Δ9-THC is known for producing psychoactive effects in the body through the activation of two receptors in the central nervous system called CB1 and CB2.[2,3] The activation of these receptors triggers physiological processes across multiple organ systems, most notably the release of neurotransmitters from the central nervous system that impart the psychoactive effects associated with feeling “high”.[4]

[1] Wheeler M, Merten JW, Gordon BT, Hamadi H. CBD (Cannabidiol) Product Attitudes, Knowledge, and Use Among Young Adults. Subst Use Misuse. 2020 Feb 24;1–8.

Adverse Effects

In contrast, CBD has a significantly less potent effect on the ECS’s receptors. It only binds loosely to CB1 receptors. This action actually blocks the receptors, thus reducing the effects of THC.

There is also a possibility that CBD reduces oxidative stress, which occurs at the cellular level. Cells produce free radicals whenever they generate energy. Environmental toxins also produce this waste product. The body utilizes antioxidants to deal with free radical production and ensure the damage they cause is minimized.

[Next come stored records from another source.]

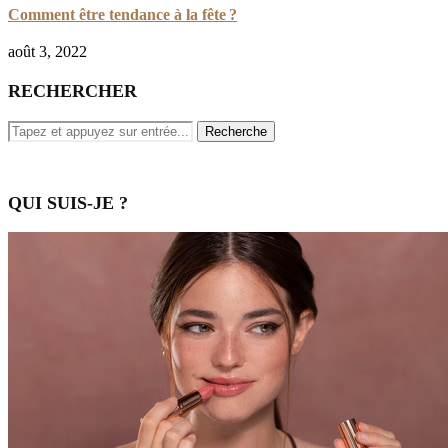
Comment être tendance à la fête ?
août 3, 2022
RECHERCHER
QUI SUIS-JE ?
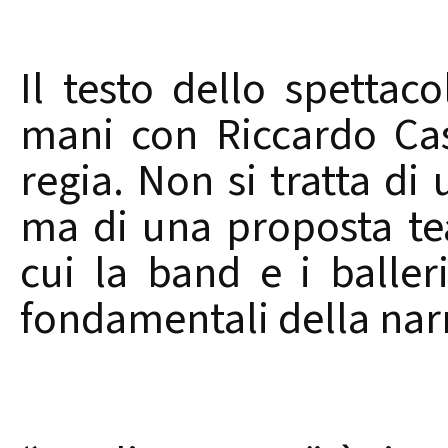
Il testo dello spettaco
mani con Riccardo Cas
regia. Non si tratta d
ma di una proposta teat
cui la band e i balle
fondamentali della nar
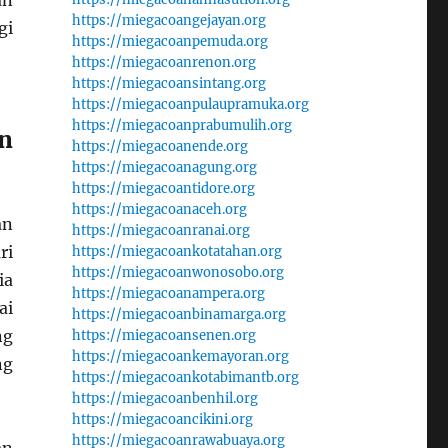
an
https://miegacoangejayan.org
gi
https://miegacoanpemuda.org
https://miegacoanrenon.org
https://miegacoansintang.org
https://miegacoanpulaupramuka.org
https://miegacoanprabumulih.org
n
https://miegacoanende.org
https://miegacoanagung.org
https://miegacoantidore.org
https://miegacoanaceh.org
an
https://miegacoanranai.org
ri
https://miegacoankotatahan.org
https://miegacoanwonosobo.org
ia
https://miegacoanampera.org
ai
https://miegacoanbinamarga.org
ng
https://miegacoansenen.org
https://miegacoankemayoran.org
ng
https://miegacoankotabimantb.org
https://miegacoanbenhil.org
https://miegacoancikini.org
https://miegacoanrawabuaya.org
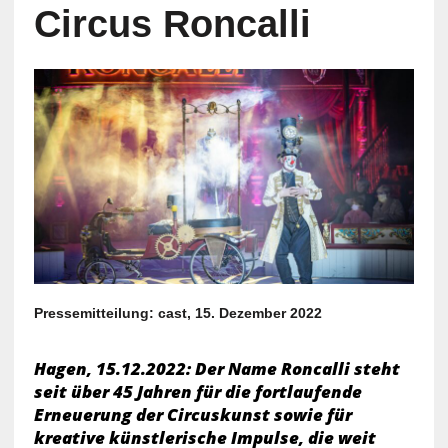
Circus Roncalli
Pressemitteilung: cast, 15. Dezember 2022
Hagen, 15.12.2022: Der Name Roncalli steht
seit über 45 Jahren für die fortlaufende
Erneuerung der Circuskunst sowie für
kreative künstlerische Impulse, die weit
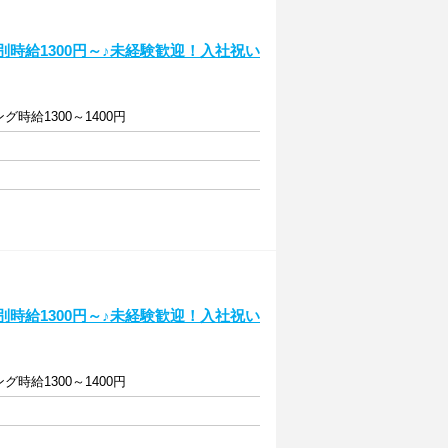
別時給1300円～♪未経験歓迎！入社祝い
グ時給1300～1400円
別時給1300円～♪未経験歓迎！入社祝い
グ時給1300～1400円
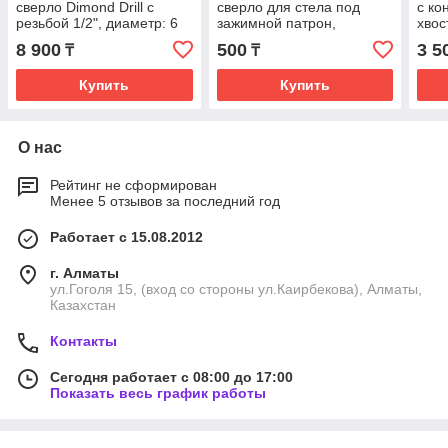
сверло Dimond Drill с
сверло для стела под
с ко
резьбой 1/2", диаметр: 6
зажимной патрон,
хвос
мм
диаметр: 6мм
8 900
500
3 5
₸
₸
Купить
Купить
О нас
Рейтинг не сформирован
Менее 5 отзывов за последний год
Работает с 15.08.2012
г. Алматы
ул.Гоголя 15, (вход со стороны ул.Каирбекова), Алматы,
Казахстан
Контакты
Сегодня работает с 08:00 до 17:00
Показать весь график работы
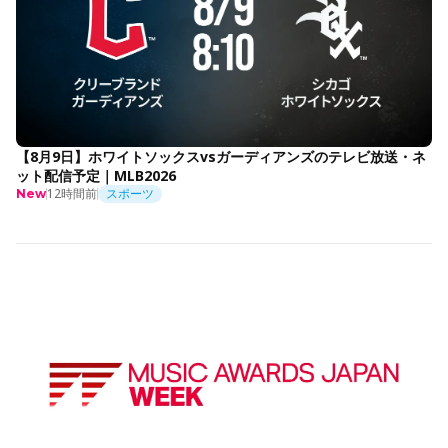
【8月9日】ホワイトソックスvsガーディアンズのテレビ放送・ネ
ット配信予定｜MLB2026
12時間前
スポーツ
New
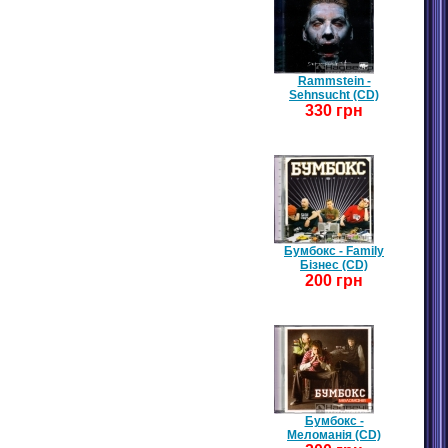
Rammstein -
Sehnsucht (CD)
330 грн
Бумбокс - Family
Бізнес (CD)
200 грн
Бумбокс -
Меломанія (CD)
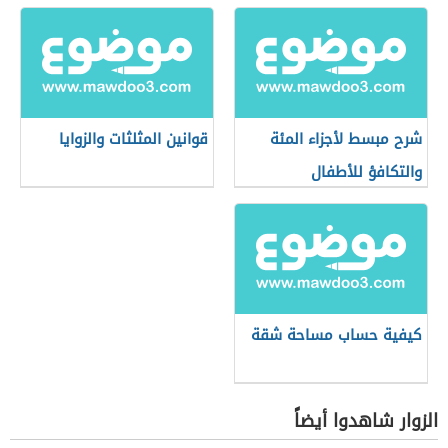
شرح مبسط لأجزاء المئة
قوانين المثلثات والزوايا
والتكافؤ للأطفال
كيفية حساب مساحة شقة
الزوار شاهدوا أيضاً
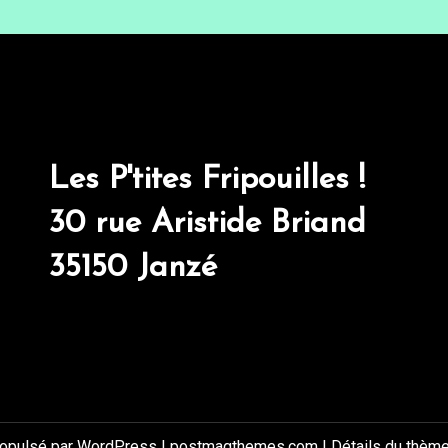
Les P'tites Fripouilles !
30 rue Aristide Briand
35150 Janzé
ropulsé par WordPress
|
postmagthemes.com
|
Détails du thèm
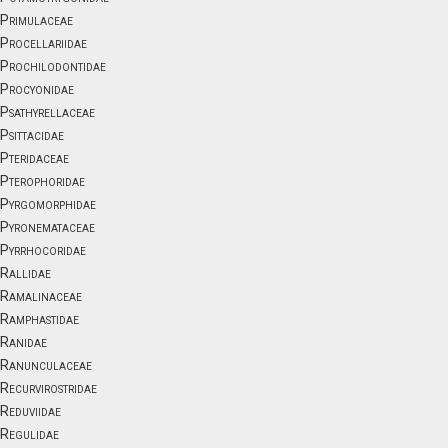
Primulaceae
Procellariidae
Prochilodontidae
Procyonidae
Psathyrellaceae
Psittacidae
Pteridaceae
Pterophoridae
Pyrgomorphidae
Pyronemataceae
Pyrrhocoridae
Rallidae
Ramalinaceae
Ramphastidae
Ranidae
Ranunculaceae
Recurvirostridae
Reduviidae
Regulidae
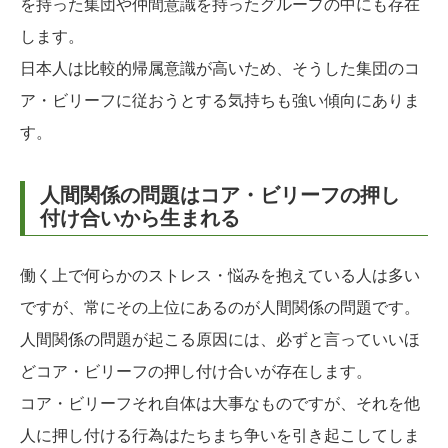
を持った集団や仲間意識を持ったグループの中にも存在
します。
日本人は比較的帰属意識が高いため、そうした集団のコ
ア・ビリーフに従おうとする気持ちも強い傾向にありま
す。
人間関係の問題はコア・ビリーフの押し
付け合いから生まれる
働く上で何らかのストレス・悩みを抱えている人は多い
ですが、常にその上位にあるのが人間関係の問題です。
人間関係の問題が起こる原因には、必ずと言っていいほ
どコア・ビリーフの押し付け合いが存在します。
コア・ビリーフそれ自体は大事なものですが、それを他
人に押し付ける行為はたちまち争いを引き起こしてしま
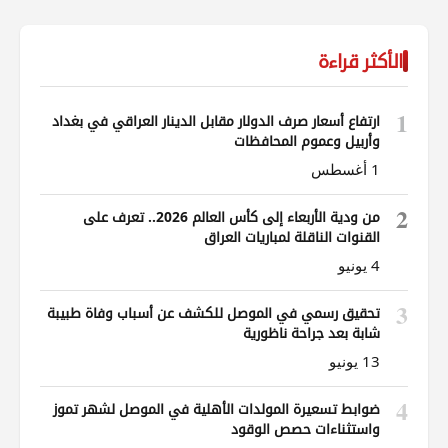
الأكثر قراءة
1
ارتفاع أسعار صرف الدولار مقابل الدينار العراقي في بغداد
وأربيل وعموم المحافظات
1 أغسطس
2
من ودية الأربعاء إلى كأس العالم 2026.. تعرف على
القنوات الناقلة لمباريات العراق
4 يونيو
3
تحقيق رسمي في الموصل للكشف عن أسباب وفاة طبيبة
شابة بعد جراحة ناظورية
13 يونيو
4
ضوابط تسعيرة المولدات الأهلية في الموصل لشهر تموز
واستثناءات حصص الوقود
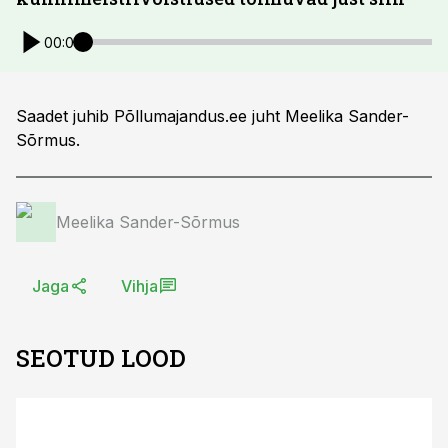
00:00
Saadet juhib Põllumajandus.ee juht Meelika Sander-
Sõrmus.
Meelika Sander-Sõrmus
Jaga
Vihja
SEOTUD LOOD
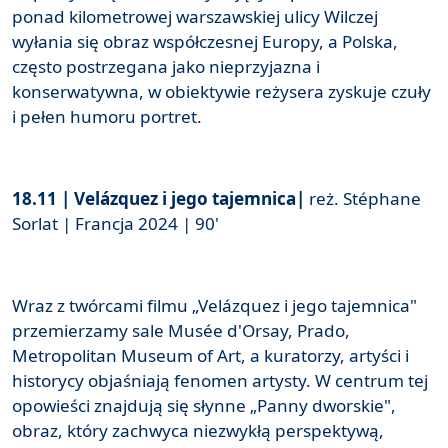
ponad kilometrowej warszawskiej ulicy Wilczej
wyłania się obraz współczesnej Europy, a Polska,
często postrzegana jako nieprzyjazna i
konserwatywna, w obiektywie reżysera zyskuje czuły
i pełen humoru portret.
18.11 | Velázquez i jego tajemnica|
reż. Stéphane
Sorlat | Francja 2024 | 90'
Wraz z twórcami filmu „Velázquez i jego tajemnica"
przemierzamy sale Musée d'Orsay, Prado,
Metropolitan Museum of Art, a kuratorzy, artyści i
historycy objaśniają fenomen artysty. W centrum tej
opowieści znajdują się słynne „Panny dworskie",
obraz, który zachwyca niezwykłą perspektywą,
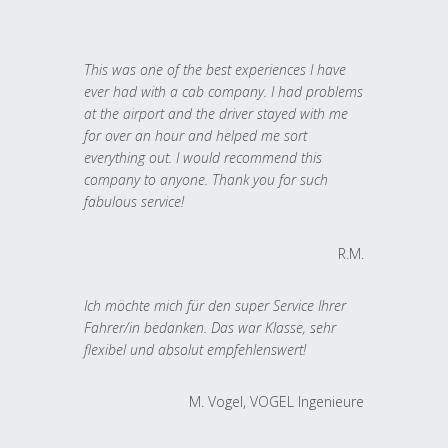
This was one of the best experiences I have
ever had with a cab company. I had problems
at the airport and the driver stayed with me
for over an hour and helped me sort
everything out. I would recommend this
company to anyone. Thank you for such
fabulous service!
R.M.
Ich möchte mich für den super Service Ihrer
Fahrer/in bedanken. Das war Klasse, sehr
flexibel und absolut empfehlenswert!
M. Vogel, VOGEL Ingenieure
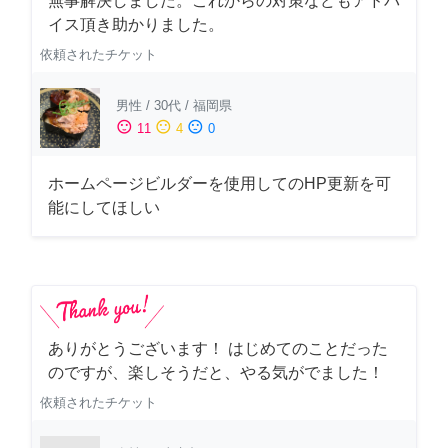
無事解決しました。これからの対策などもアドバ
イス頂き助かりました。
依頼されたチケット
男性
/
30代
/
福岡県
sentiment_satisfied
sentiment_neutral
sentiment_dissatisfied
11
4
0
ホームページビルダーを使用してのHP更新を可
能にしてほしい
ありがとうございます！ はじめてのことだった
のですが、楽しそうだと、やる気がでました！
依頼されたチケット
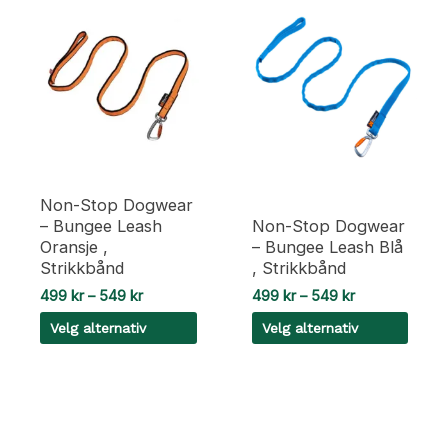
Non-Stop Dogwear
– Bungee Leash
Non-Stop Dogwear
Oransje ,
– Bungee Leash Blå
Strikkbånd
, Strikkbånd
Prisområde:
Prisområde:
499
kr
–
549
kr
499
kr
–
549
kr
499 kr
499 kr
Velg alternativ
Velg alternativ
til
til
549 kr
549 kr
Dette
Dette
produktet
produktet
har
har
flere
flere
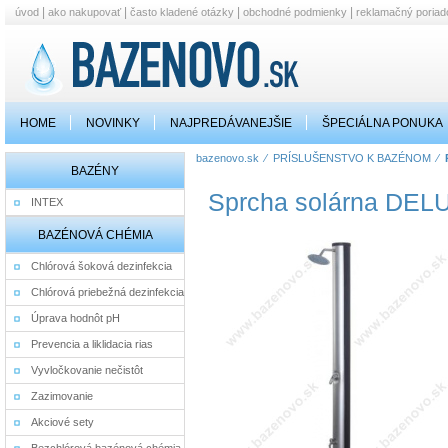
|
|
|
|
úvod
ako nakupovať
často kladené otázky
obchodné podmienky
reklamačný poriad
HOME
NOVINKY
NAJPREDÁVANEJŠIE
ŠPECIÁLNA PONUKA
bazenovo.sk
⁄
PRÍSLUŠENSTVO K BAZÉNOM
⁄
BAZÉNY
Sprcha solárna DEL
INTEX
BAZÉNOVÁ CHÉMIA
Chlórová šoková dezinfekcia
Chlórová priebežná dezinfekcia
Úprava hodnôt pH
Prevencia a liklidacia rias
Vyvločkovanie nečistôt
Zazimovanie
Akciové sety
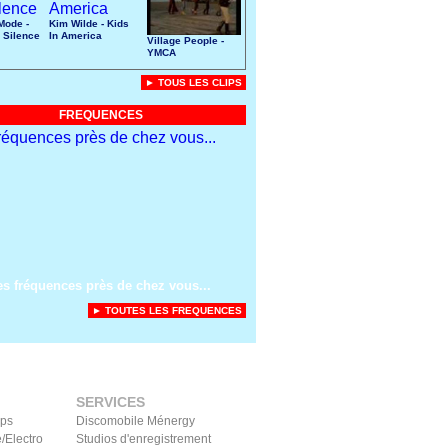
Mode -
Kim Wilde - Kids
 Silence
In America
Village People -
YMCA
► TOUS LES CLIPS
FREQUENCES
es fréquences près de chez vous...
► TOUTES LES FREQUENCES
SERVICES
ips
Discomobile Ménergy
/Electro
Studios d'enregistrement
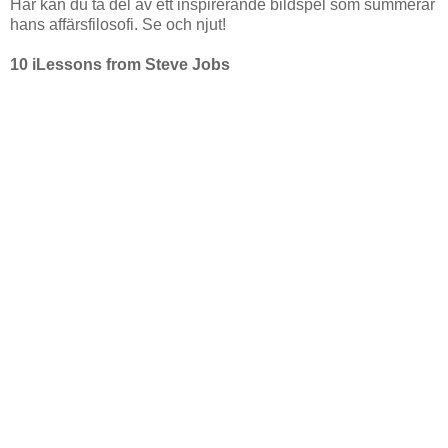
Här kan du ta del av ett inspirerande bildspel som summerar
hans affärsfilosofi. Se och njut!
10 iLessons from Steve Jobs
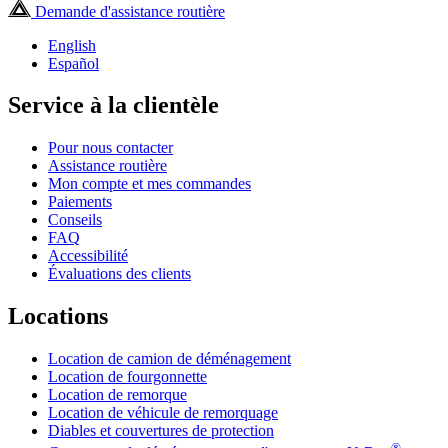
Demande d'assistance routière
English
Español
Service à la clientèle
Pour nous contacter
Assistance routière
Mon compte et mes commandes
Paiements
Conseils
FAQ
Accessibilité
Évaluations des clients
Locations
Location de camion de déménagement
Location de fourgonnette
Location de remorque
Location de véhicule de remorquage
Diables et couvertures de protection
®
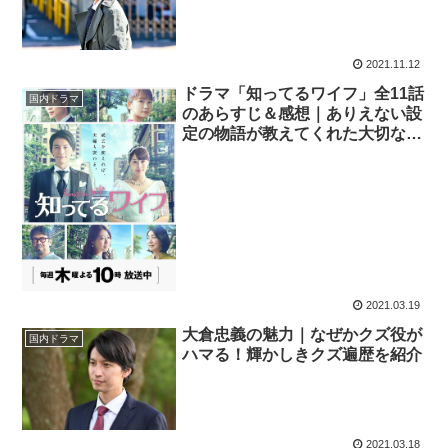
2021.11.12
ドラマ「知ってるワイフ」全11話
国内ドラマ
のあらすじ＆感想｜ありえない設
定の物語が教えてくれた大切なこ
と・よかったところと疑問点
2021.03.19
大倉忠義の魅力｜なぜかクズ役が
国内ドラマ
ハマる！輝かしきクズ遍歴を紹介
2021.03.18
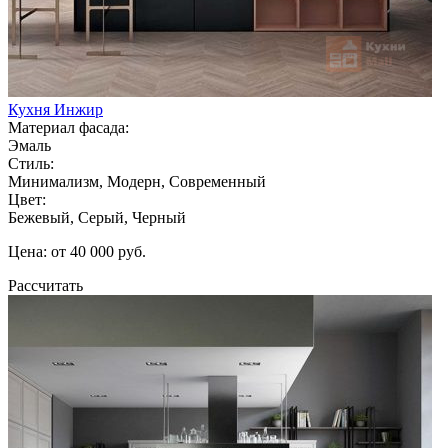
Кухня Инжир
Материал фасада:
Эмаль
Стиль:
Минимализм, Модерн, Современный
Цвет:
Бежевый, Серый, Черный
Цена: от 40 000 руб.
Рассчитать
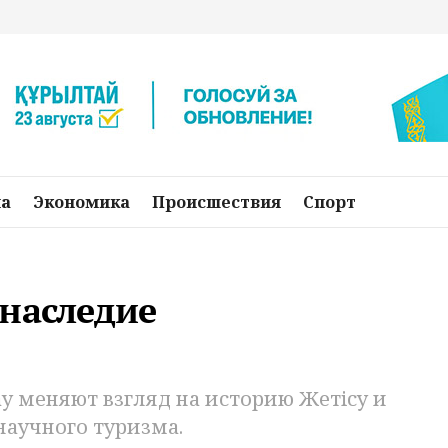
на
Экономика
Происшествия
Спорт
 наследие
ау меняют взгляд на историю Жетiсу и
научного туризма.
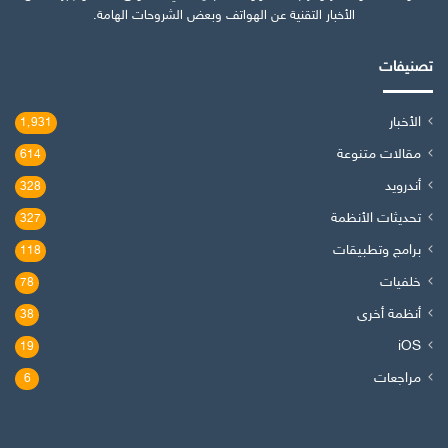
الأخبار التقنية عن الهواتف وبعض الشروحات الهامة.
تصنيفات
الأخبار
1٬931
مقالات متنوعة
614
أندرويد
328
تحديثات الأنظمة
327
برامج وتطبيقات
118
خلفيات
78
أنظمة أخرى
38
iOS
19
مراجعات
6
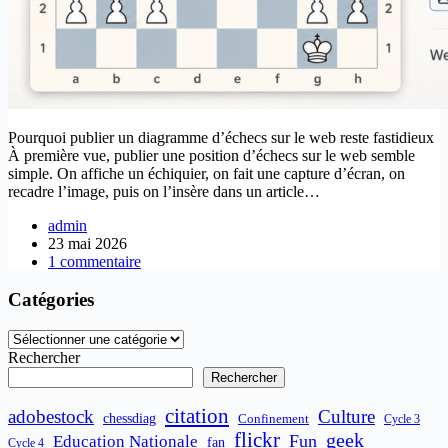
Pourquoi publier un diagramme d’échecs sur le web reste fastidieux
À première vue, publier une position d’échecs sur le web semble
simple. On affiche un échiquier, on fait une capture d’écran, on
recadre l’image, puis on l’insère dans un article…
admin
23 mai 2026
1 commentaire
Catégories
Catégories
Rechercher
Rechercher
citation
adobestock
Culture
chessdiag
Confinement
Cycle 3
flickr
geek
Fun
Education Nationale
fan
Cycle 4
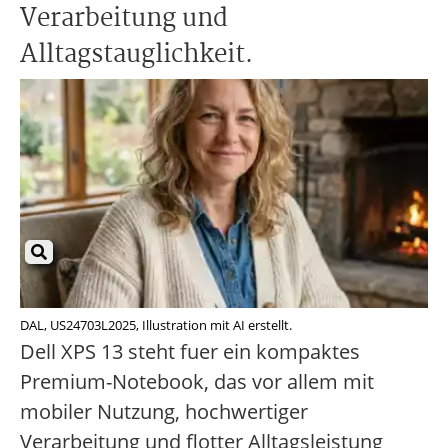
Verarbeitung und
Alltagstauglichkeit.
DAL, US24703L2025, Illustration mit AI erstellt.
Dell XPS 13 steht fuer ein kompaktes
Premium-Notebook, das vor allem mit
mobiler Nutzung, hochwertiger
Verarbeitung und flotter Alltagsleistung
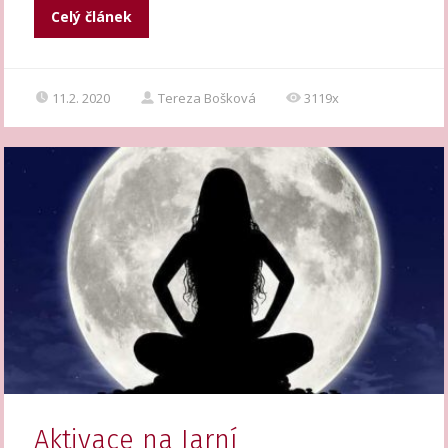
Celý článek
11.2. 2020
Tereza Bošková
3119x
Aktivace na Jarní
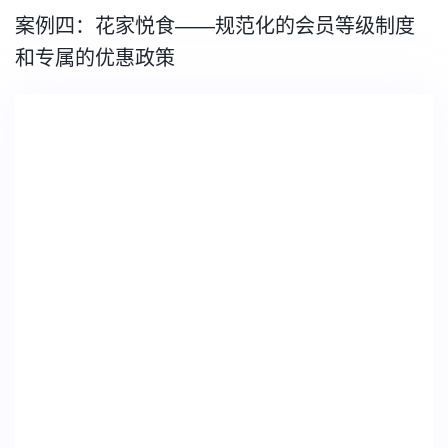
案例四：花家悦食——规范化的会员等级制度
和专属的优惠政策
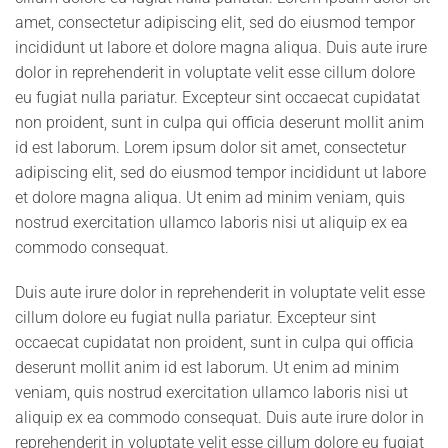
amet, consectetur adipiscing elit, sed do eiusmod tempor
incididunt ut labore et dolore magna aliqua. Duis aute irure
dolor in reprehenderit in voluptate velit esse cillum dolore
eu fugiat nulla pariatur. Excepteur sint occaecat cupidatat
non proident, sunt in culpa qui officia deserunt mollit anim
id est laborum. Lorem ipsum dolor sit amet, consectetur
adipiscing elit, sed do eiusmod tempor incididunt ut labore
et dolore magna aliqua. Ut enim ad minim veniam, quis
nostrud exercitation ullamco laboris nisi ut aliquip ex ea
commodo consequat.
Duis aute irure dolor in reprehenderit in voluptate velit esse
cillum dolore eu fugiat nulla pariatur. Excepteur sint
occaecat cupidatat non proident, sunt in culpa qui officia
deserunt mollit anim id est laborum. Ut enim ad minim
veniam, quis nostrud exercitation ullamco laboris nisi ut
aliquip ex ea commodo consequat. Duis aute irure dolor in
reprehenderit in voluptate velit esse cillum dolore eu fugiat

The Difference in How THC & CBD Impact Receptors

CBD is one of over 110 cannabinoids produced by cannabis. It is also abundant in the hemp plant. THC is famed for its ability to cause an intoxicating high. In contrast, CBD is non-intoxicating. Nonetheless, there is evidence that both compounds have possible therapeutic effects. This is part of the reason why CBD for sale is now an exciting proposition.

Relatively few people have heard about the process of excitotoxicity in the brain, yet it plays a huge role in neurodegenerative diseases. It is a term used to describe the damage caused when the brain cells become excessively active due to too much stimulation. Excitotoxicity can happen after a stroke, traumatic brain injury, or even hearing loss.

THC’s effects are akin to those caused by anandamide, nicknamed the ‘bliss’ molecule. It binds to our CB1 receptors, which are responsible for many of the cannabinoid’s intoxicating effects. In fact, THC binds more closely to anandamide’s CB1 receptors than the molecule itself! Anandamide prevents the release of other neurotransmitters, which is part of the reason why we feel a euphoric high after using marijuana.